Anderson Varejao started his NBA career in 2004, which made him a restricted free agent in 2007. The Cavs offered him a $1.2 million qualifying offer which Varejao turned down. His agent, Dan Fegan, came back to the team with a counter-offer of 52 million for six years. The Cavs turned them down, and with such a wide gap between the two sides, a holdout started.
Varejao wasn’t an NBA star, but this was a big deal. First of all, it had league-wide implications on how much money can RFAs get via holdout. But it was equally crucial for the Cavs. This was LeBron‘s fifth year in the league, and there was a lot of pressure on the Cavs to surround James with a championship-caliber roster. Cleveland felt Varejao’s absence on the court, so this holdout also had LeBron implications. Not getting a deal done could impact LeBron’s Decision to stay in Cleveland once his contract was up.
After a protracted battle that went into December, Varejao received a three-year offer from the Charlotte Bobcats, which the Cavs matched. More specifically, it was a two-year $11.1 million offer sheet with a player option for a third year at $6.2 million. With the Cavs losing their last six games, the signature couldn’t come at a better time – Cleveland needed Varejao. The Cavs matched the offer and locked up Varejao for the next couple of years.
The NBA landscape was much different back then. Player empowerment was nowhere in sight, and there was much less understanding for players fighting for their money. Cleveland fans were furious, and Varejao knew he couldn’t expect a warm welcome back from the home crowd. Then, LeBron James stepped in. It was December 11th, 2007 and the Pacers were in Cleveland. LeBron had been out with an injury for several games, and his first game back from injury was Varejao’s first game back after the holdout.
They knew Varejao was gonna get booed. It was LeBron’s idea from what I understand – Mike Brown brought LeBron from the bench. We were surprised because LeBron had missed some games due to injury [and always came back as a starter]. The first time out, Varejao comes to the scorer’s table, and LeBron comes with him. LeBron came into the game with Varejao by design, so that Andy wouldn’t get booed.Brian Windhorst, The Hoop Collective
LeBron James played 1310 games in the NBA, and he started 1309 of them. He sacrificed a perfect record to protect his teammate from getting booed after fighting to get the best contract possible for himself. Now, there are a lot of differences between this and the situation in Philly. Varejao was a beloved teammate and had the full support of the locker room. Simmons is obviously in a different position.

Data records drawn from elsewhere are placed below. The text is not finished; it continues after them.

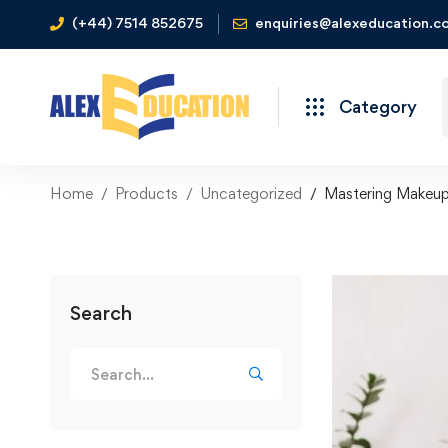
(+44) 7514 852675
enquiries@alexeducation.co
Category
Home
Products
Uncategorized
Mastering Makeup
Search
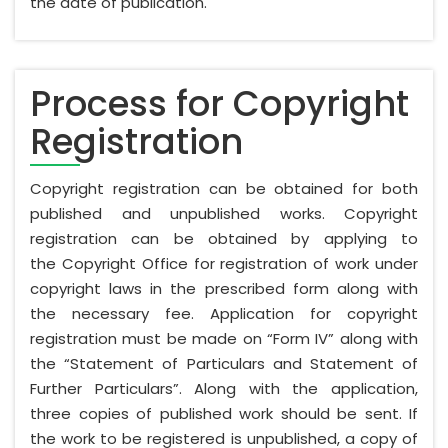
the date of publication.
Process for Copyright
Registration
Copyright registration can be obtained for both
published and unpublished works. Copyright
registration can be obtained by applying to
the Copyright Office for registration of work under
copyright laws in the prescribed form along with
the necessary fee. Application for copyright
registration must be made on “Form IV” along with
the “Statement of Particulars and Statement of
Further Particulars”. Along with the application,
three copies of published work should be sent. If
the work to be registered is unpublished, a copy of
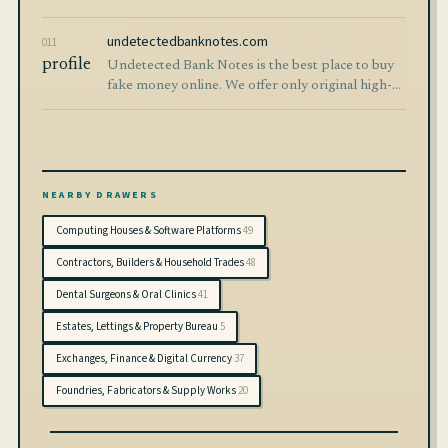
documents delivered securely worldwide.
undetectedbanknotes.com
011
profile
Undetected Bank Notes is the best place to buy
fake money online. We offer only original high-
quality counterfeit currency banknotes. 100%
safe and secure worldwide shipping.
NEARBY DRAWERS
Computing Houses & Software Platforms
49
Contractors, Builders & Household Trades
48
Dental Surgeons & Oral Clinics
41
Estates, Lettings & Property Bureau
5
Exchanges, Finance & Digital Currency
37
Foundries, Fabricators & Supply Works
20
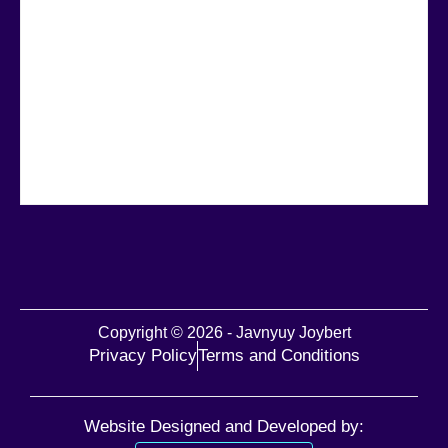
Copyright © 2026 - Javnyuy Joybert
Privacy Policy
Terms and Conditions
Website Designed and Developed by:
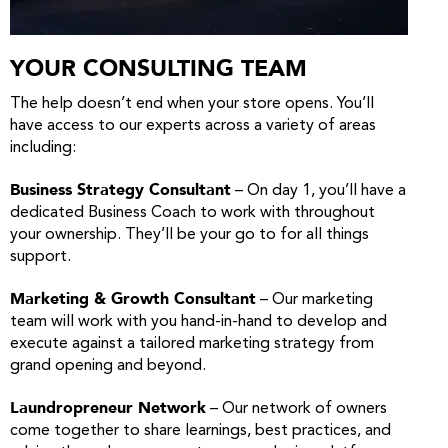
YOUR CONSULTING TEAM
The help doesn’t end when your store opens. You’ll
have access to our experts across a variety of areas
including:
Business Strategy Consultant
– On day 1, you’ll have a
dedicated Business Coach to work with throughout
your ownership. They’ll be your go to for all things
support.
Marketing & Growth Consultant
– Our marketing
team will work with you hand-in-hand to develop and
execute against a tailored marketing strategy from
grand opening and beyond.
Laundropreneur Network
– Our network of owners
come together to share learnings, best practices, and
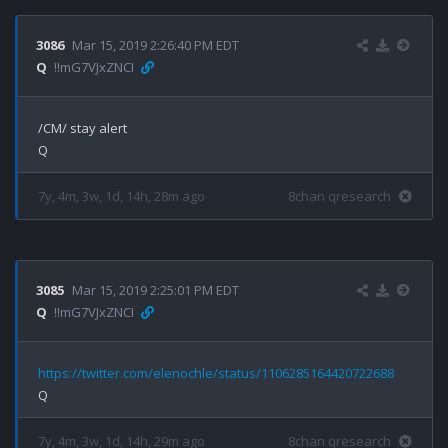
3086
Mar 15, 2019 2:26:40 PM EDT
Q
!!mG7VJxZNCI
/CM/ stay alert

7y, 4m, 3w, 1d, 14h, 28m ago
8chan qresearch
3085
Mar 15, 2019 2:25:01 PM EDT
Q
!!mG7VJxZNCI
https://twitter.com/elenochle/status/1106285164420722688
7y, 4m, 3w, 1d, 14h, 29m ago
8chan qresearch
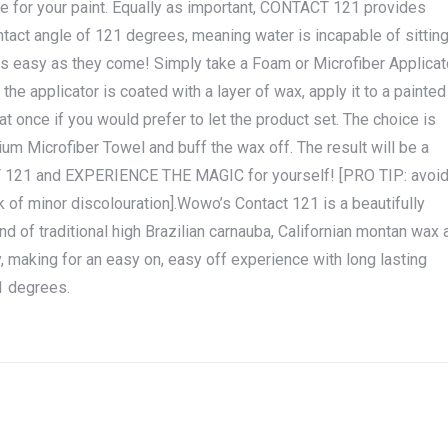
e for your paint. Equally as important, CONTACT 121 provides
tact angle of 121 degrees, meaning water is incapable of sittin
as easy as they come! Simply take a Foam or Microfiber Applicat
the applicator is coated with a layer of wax, apply it to a painted
at once if you would prefer to let the product set. The choice is
m Microfiber Towel and buff the wax off. The result will be a
 121 and EXPERIENCE THE MAGIC for yourself! [PRO TIP: avoi
isk of minor discolouration].Wowo’s Contact 121 is a beautifully
nd of traditional high Brazilian carnauba, Californian montan wax 
 making for an easy on, easy off experience with long lasting
21 degrees.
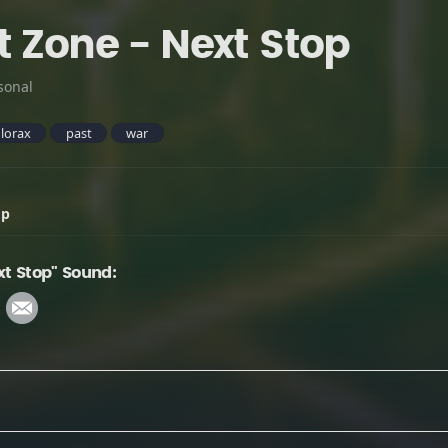
t Zone - Next Stop
sonal
lorax
past
war
op
xt Stop" Sound:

But if Embiid is the leader he says he wants to be, every franchise cornerstone on a championship team has some part-time GM duties. The best outcome possible for the Sixers is for Simmons to play and play well – that’s how they get a trade that keeps them in the Finals conversation. For that to happen, Embiid has to pull his version of LeBron’s 2007 gesture. Use his popularity and standing with the fans to shield his teammate and help the team move on.
Kudos to LeBron for that move. Love him or dislike him, one thing is for sure – LeBron really did all he could in his first stint with the Cavs to create a championship organization. The Decision was poorly executed, but the decision is perfectly understandable. All that matters is that James kept his promise in the end.